(Dataset content):
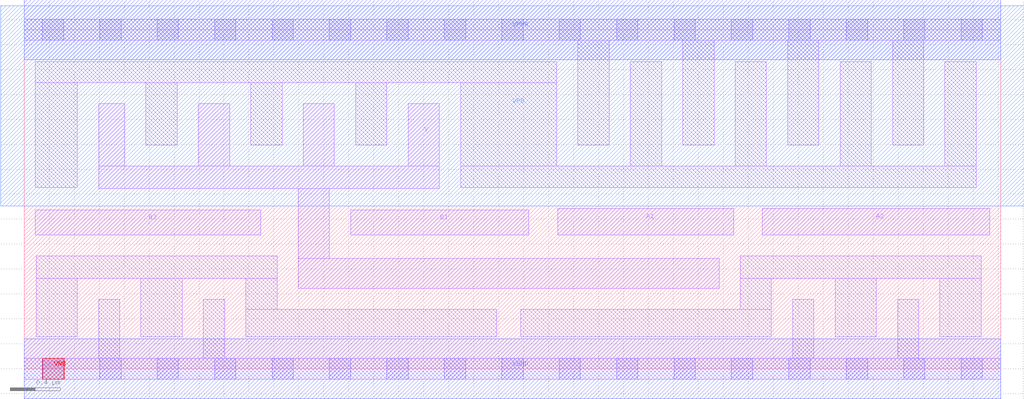
<source format=lef>
# Copyright 2020 The SkyWater PDK Authors
#
# Licensed under the Apache License, Version 2.0 (the "License");
# you may not use this file except in compliance with the License.
# You may obtain a copy of the License at
#
#     https://www.apache.org/licenses/LICENSE-2.0
#
# Unless required by applicable law or agreed to in writing, software
# distributed under the License is distributed on an "AS IS" BASIS,
# WITHOUT WARRANTIES OR CONDITIONS OF ANY KIND, either express or implied.
# See the License for the specific language governing permissions and
# limitations under the License.
#
# SPDX-License-Identifier: Apache-2.0

VERSION 5.7 ;
  NOWIREEXTENSIONATPIN ON ;
  DIVIDERCHAR "/" ;
  BUSBITCHARS "[]" ;
MACRO sky130_fd_sc_hd__a22oi_4
  CLASS CORE ;
  FOREIGN sky130_fd_sc_hd__a22oi_4 ;
  ORIGIN  0.000000  0.000000 ;
  SIZE  7.820000 BY  2.720000 ;
  SYMMETRY X Y R90 ;
  SITE unithd ;
  PIN A1
    ANTENNAGATEAREA  0.990000 ;
    DIRECTION INPUT ;
    USE SIGNAL ;
    PORT
      LAYER li1 ;
        RECT 4.275000 1.075000 5.685000 1.285000 ;
    END
  END A1
  PIN A2
    ANTENNAGATEAREA  0.990000 ;
    DIRECTION INPUT ;
    USE SIGNAL ;
    PORT
      LAYER li1 ;
        RECT 5.910000 1.075000 7.735000 1.285000 ;
    END
  END A2
  PIN B1
    ANTENNAGATEAREA  0.990000 ;
    DIRECTION INPUT ;
    USE SIGNAL ;
    PORT
      LAYER li1 ;
        RECT 2.615000 1.075000 4.040000 1.275000 ;
    END
  END B1
  PIN B2
    ANTENNAGATEAREA  0.990000 ;
    DIRECTION INPUT ;
    USE SIGNAL ;
    PORT
      LAYER li1 ;
        RECT 0.090000 1.075000 1.895000 1.275000 ;
    END
  END B2
  PIN Y
    ANTENNADIFFAREA  1.782000 ;
    DIRECTION OUTPUT ;
    USE SIGNAL ;
    PORT
      LAYER li1 ;
        RECT 0.595000 1.445000 3.325000 1.625000 ;
        RECT 0.595000 1.625000 0.805000 2.125000 ;
        RECT 1.395000 1.625000 1.645000 2.125000 ;
        RECT 2.195000 0.645000 5.565000 0.885000 ;
        RECT 2.195000 0.885000 2.445000 1.445000 ;
        RECT 2.235000 1.625000 2.485000 2.125000 ;
        RECT 3.075000 1.625000 3.325000 2.125000 ;
    END
  END Y
  PIN VGND
    DIRECTION INOUT ;
    SHAPE ABUTMENT ;
    USE GROUND ;
    PORT
      LAYER met1 ;
        RECT 0.000000 -0.240000 7.820000 0.240000 ;
    END
  END VGND
  PIN VNB
    DIRECTION INOUT ;
    USE GROUND ;
    PORT
      LAYER pwell ;
        RECT 0.150000 -0.085000 0.320000 0.085000 ;
    END
  END VNB
  PIN VPB
    DIRECTION INOUT ;
    USE POWER ;
    PORT
      LAYER nwell ;
        RECT -0.190000 1.305000 8.010000 2.910000 ;
    END
  END VPB
  PIN VPWR
    DIRECTION INOUT ;
    SHAPE ABUTMENT ;
    USE POWER ;
    PORT
      LAYER met1 ;
        RECT 0.000000 2.480000 7.820000 2.960000 ;
    END
  END VPWR
  OBS
    LAYER li1 ;
      RECT 0.000000 -0.085000 7.820000 0.085000 ;
      RECT 0.000000  2.635000 7.820000 2.805000 ;
      RECT 0.090000  1.455000 0.425000 2.295000 ;
      RECT 0.090000  2.295000 4.265000 2.465000 ;
      RECT 0.095000  0.255000 0.425000 0.725000 ;
      RECT 0.095000  0.725000 2.025000 0.905000 ;
      RECT 0.595000  0.085000 0.765000 0.555000 ;
      RECT 0.935000  0.255000 1.265000 0.725000 ;
      RECT 0.975000  1.795000 1.225000 2.295000 ;
      RECT 1.435000  0.085000 1.605000 0.555000 ;
      RECT 1.775000  0.255000 3.785000 0.475000 ;
      RECT 1.775000  0.475000 2.025000 0.725000 ;
      RECT 1.815000  1.795000 2.065000 2.295000 ;
      RECT 2.655000  1.795000 2.905000 2.295000 ;
      RECT 3.495000  1.455000 7.625000 1.625000 ;
      RECT 3.495000  1.625000 4.265000 2.295000 ;
      RECT 3.975000  0.255000 5.985000 0.475000 ;
      RECT 4.435000  1.795000 4.685000 2.635000 ;
      RECT 4.855000  1.625000 5.105000 2.465000 ;
      RECT 5.275000  1.795000 5.525000 2.635000 ;
      RECT 5.695000  1.625000 5.945000 2.465000 ;
      RECT 5.735000  0.475000 5.985000 0.725000 ;
      RECT 5.735000  0.725000 7.665000 0.905000 ;
      RECT 6.115000  1.795000 6.365000 2.635000 ;
      RECT 6.155000  0.085000 6.325000 0.555000 ;
      RECT 6.495000  0.255000 6.825000 0.725000 ;
      RECT 6.535000  1.625000 6.785000 2.465000 ;
      RECT 6.955000  1.795000 7.205000 2.635000 ;
      RECT 6.995000  0.085000 7.165000 0.555000 ;
      RECT 7.335000  0.255000 7.665000 0.725000 ;
      RECT 7.375000  1.625000 7.625000 2.465000 ;
    LAYER mcon ;
      RECT 0.145000 -0.085000 0.315000 0.085000 ;
      RECT 0.145000  2.635000 0.315000 2.805000 ;
      RECT 0.605000 -0.085000 0.775000 0.085000 ;
      RECT 0.605000  2.635000 0.775000 2.805000 ;
      RECT 1.065000 -0.085000 1.235000 0.085000 ;
      RECT 1.065000  2.635000 1.235000 2.805000 ;
      RECT 1.525000 -0.085000 1.695000 0.085000 ;
      RECT 1.525000  2.635000 1.695000 2.805000 ;
      RECT 1.985000 -0.085000 2.155000 0.085000 ;
      RECT 1.985000  2.635000 2.155000 2.805000 ;
      RECT 2.445000 -0.085000 2.615000 0.085000 ;
      RECT 2.445000  2.635000 2.615000 2.805000 ;
      RECT 2.905000 -0.085000 3.075000 0.085000 ;
      RECT 2.905000  2.635000 3.075000 2.805000 ;
      RECT 3.365000 -0.085000 3.535000 0.085000 ;
      RECT 3.365000  2.635000 3.535000 2.805000 ;
      RECT 3.825000 -0.085000 3.995000 0.085000 ;
      RECT 3.825000  2.635000 3.995000 2.805000 ;
      RECT 4.285000 -0.085000 4.455000 0.085000 ;
      RECT 4.285000  2.635000 4.455000 2.805000 ;
      RECT 4.745000 -0.085000 4.915000 0.085000 ;
      RECT 4.745000  2.635000 4.915000 2.805000 ;
      RECT 5.205000 -0.085000 5.375000 0.085000 ;
      RECT 5.205000  2.635000 5.375000 2.805000 ;
      RECT 5.665000 -0.085000 5.835000 0.085000 ;
      RECT 5.665000  2.635000 5.835000 2.805000 ;
      RECT 6.125000 -0.085000 6.295000 0.085000 ;
      RECT 6.125000  2.635000 6.295000 2.805000 ;
      RECT 6.585000 -0.085000 6.755000 0.085000 ;
      RECT 6.585000  2.635000 6.755000 2.805000 ;
      RECT 7.045000 -0.085000 7.215000 0.085000 ;
      RECT 7.045000  2.635000 7.215000 2.805000 ;
      RECT 7.505000 -0.085000 7.675000 0.085000 ;
      RECT 7.505000  2.635000 7.675000 2.805000 ;
  END
END sky130_fd_sc_hd__a22oi_4
END LIBRARY

</source>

(Work task): The answer should be the full material above, printed exactly, with no pictures in it.

(Task result):
<source format=lef>
# Copyright 2020 The SkyWater PDK Authors
#
# Licensed under the Apache License, Version 2.0 (the "License");
# you may not use this file except in compliance with the License.
# You may obtain a copy of the License at
#
#     https://www.apache.org/licenses/LICENSE-2.0
#
# Unless required by applicable law or agreed to in writing, software
# distributed under the License is distributed on an "AS IS" BASIS,
# WITHOUT WARRANTIES OR CONDITIONS OF ANY KIND, either express or implied.
# See the License for the specific language governing permissions and
# limitations under the License.
#
# SPDX-License-Identifier: Apache-2.0

VERSION 5.7 ;
  NOWIREEXTENSIONATPIN ON ;
  DIVIDERCHAR "/" ;
  BUSBITCHARS "[]" ;
MACRO sky130_fd_sc_hd__a22oi_4
  CLASS CORE ;
  FOREIGN sky130_fd_sc_hd__a22oi_4 ;
  ORIGIN  0.000000  0.000000 ;
  SIZE  7.820000 BY  2.720000 ;
  SYMMETRY X Y R90 ;
  SITE unithd ;
  PIN A1
    ANTENNAGATEAREA  0.990000 ;
    DIRECTION INPUT ;
    USE SIGNAL ;
    PORT
      LAYER li1 ;
        RECT 4.275000 1.075000 5.685000 1.285000 ;
    END
  END A1
  PIN A2
    ANTENNAGATEAREA  0.990000 ;
    DIRECTION INPUT ;
    USE SIGNAL ;
    PORT
      LAYER li1 ;
        RECT 5.910000 1.075000 7.735000 1.285000 ;
    END
  END A2
  PIN B1
    ANTENNAGATEAREA  0.990000 ;
    DIRECTION INPUT ;
    USE SIGNAL ;
    PORT
      LAYER li1 ;
        RECT 2.615000 1.075000 4.040000 1.275000 ;
    END
  END B1
  PIN B2
    ANTENNAGATEAREA  0.990000 ;
    DIRECTION INPUT ;
    USE SIGNAL ;
    PORT
      LAYER li1 ;
        RECT 0.090000 1.075000 1.895000 1.275000 ;
    END
  END B2
  PIN Y
    ANTENNADIFFAREA  1.782000 ;
    DIRECTION OUTPUT ;
    USE SIGNAL ;
    PORT
      LAYER li1 ;
        RECT 0.595000 1.445000 3.325000 1.625000 ;
        RECT 0.595000 1.625000 0.805000 2.125000 ;
        RECT 1.395000 1.625000 1.645000 2.125000 ;
        RECT 2.195000 0.645000 5.565000 0.885000 ;
        RECT 2.195000 0.885000 2.445000 1.445000 ;
        RECT 2.235000 1.625000 2.485000 2.125000 ;
        RECT 3.075000 1.625000 3.325000 2.125000 ;
    END
  END Y
  PIN VGND
    DIRECTION INOUT ;
    SHAPE ABUTMENT ;
    USE GROUND ;
    PORT
      LAYER met1 ;
        RECT 0.000000 -0.240000 7.820000 0.240000 ;
    END
  END VGND
  PIN VNB
    DIRECTION INOUT ;
    USE GROUND ;
    PORT
      LAYER pwell ;
        RECT 0.150000 -0.085000 0.320000 0.085000 ;
    END
  END VNB
  PIN VPB
    DIRECTION INOUT ;
    USE POWER ;
    PORT
      LAYER nwell ;
        RECT -0.190000 1.305000 8.010000 2.910000 ;
    END
  END VPB
  PIN VPWR
    DIRECTION INOUT ;
    SHAPE ABUTMENT ;
    USE POWER ;
    PORT
      LAYER met1 ;
        RECT 0.000000 2.480000 7.820000 2.960000 ;
    END
  END VPWR
  OBS
    LAYER li1 ;
      RECT 0.000000 -0.085000 7.820000 0.085000 ;
      RECT 0.000000  2.635000 7.820000 2.805000 ;
      RECT 0.090000  1.455000 0.425000 2.295000 ;
      RECT 0.090000  2.295000 4.265000 2.465000 ;
      RECT 0.095000  0.255000 0.425000 0.725000 ;
      RECT 0.095000  0.725000 2.025000 0.905000 ;
      RECT 0.595000  0.085000 0.765000 0.555000 ;
      RECT 0.935000  0.255000 1.265000 0.725000 ;
      RECT 0.975000  1.795000 1.225000 2.295000 ;
      RECT 1.435000  0.085000 1.605000 0.555000 ;
      RECT 1.775000  0.255000 3.785000 0.475000 ;
      RECT 1.775000  0.475000 2.025000 0.725000 ;
      RECT 1.815000  1.795000 2.065000 2.295000 ;
      RECT 2.655000  1.795000 2.905000 2.295000 ;
      RECT 3.495000  1.455000 7.625000 1.625000 ;
      RECT 3.495000  1.625000 4.265000 2.295000 ;
      RECT 3.975000  0.255000 5.985000 0.475000 ;
      RECT 4.435000  1.795000 4.685000 2.635000 ;
      RECT 4.855000  1.625000 5.105000 2.465000 ;
      RECT 5.275000  1.795000 5.525000 2.635000 ;
      RECT 5.695000  1.625000 5.945000 2.465000 ;
      RECT 5.735000  0.475000 5.985000 0.725000 ;
      RECT 5.735000  0.725000 7.665000 0.905000 ;
      RECT 6.115000  1.795000 6.365000 2.635000 ;
      RECT 6.155000  0.085000 6.325000 0.555000 ;
      RECT 6.495000  0.255000 6.825000 0.725000 ;
      RECT 6.535000  1.625000 6.785000 2.465000 ;
      RECT 6.955000  1.795000 7.205000 2.635000 ;
      RECT 6.995000  0.085000 7.165000 0.555000 ;
      RECT 7.335000  0.255000 7.665000 0.725000 ;
      RECT 7.375000  1.625000 7.625000 2.465000 ;
    LAYER mcon ;
      RECT 0.145000 -0.085000 0.315000 0.085000 ;
      RECT 0.145000  2.635000 0.315000 2.805000 ;
      RECT 0.605000 -0.085000 0.775000 0.085000 ;
      RECT 0.605000  2.635000 0.775000 2.805000 ;
      RECT 1.065000 -0.085000 1.235000 0.085000 ;
      RECT 1.065000  2.635000 1.235000 2.805000 ;
      RECT 1.525000 -0.085000 1.695000 0.085000 ;
      RECT 1.525000  2.635000 1.695000 2.805000 ;
      RECT 1.985000 -0.085000 2.155000 0.085000 ;
      RECT 1.985000  2.635000 2.155000 2.805000 ;
      RECT 2.445000 -0.085000 2.615000 0.085000 ;
      RECT 2.445000  2.635000 2.615000 2.805000 ;
      RECT 2.905000 -0.085000 3.075000 0.085000 ;
      RECT 2.905000  2.635000 3.075000 2.805000 ;
      RECT 3.365000 -0.085000 3.535000 0.085000 ;
      RECT 3.365000  2.635000 3.535000 2.805000 ;
      RECT 3.825000 -0.085000 3.995000 0.085000 ;
      RECT 3.825000  2.635000 3.995000 2.805000 ;
      RECT 4.285000 -0.085000 4.455000 0.085000 ;
      RECT 4.285000  2.635000 4.455000 2.805000 ;
      RECT 4.745000 -0.085000 4.915000 0.085000 ;
      RECT 4.745000  2.635000 4.915000 2.805000 ;
      RECT 5.205000 -0.085000 5.375000 0.085000 ;
      RECT 5.205000  2.635000 5.375000 2.805000 ;
      RECT 5.665000 -0.085000 5.835000 0.085000 ;
      RECT 5.665000  2.635000 5.835000 2.805000 ;
      RECT 6.125000 -0.085000 6.295000 0.085000 ;
      RECT 6.125000  2.635000 6.295000 2.805000 ;
      RECT 6.585000 -0.085000 6.755000 0.085000 ;
      RECT 6.585000  2.635000 6.755000 2.805000 ;
      RECT 7.045000 -0.085000 7.215000 0.085000 ;
      RECT 7.045000  2.635000 7.215000 2.805000 ;
      RECT 7.505000 -0.085000 7.675000 0.085000 ;
      RECT 7.505000  2.635000 7.675000 2.805000 ;
  END
END sky130_fd_sc_hd__a22oi_4
END LIBRARY

</source>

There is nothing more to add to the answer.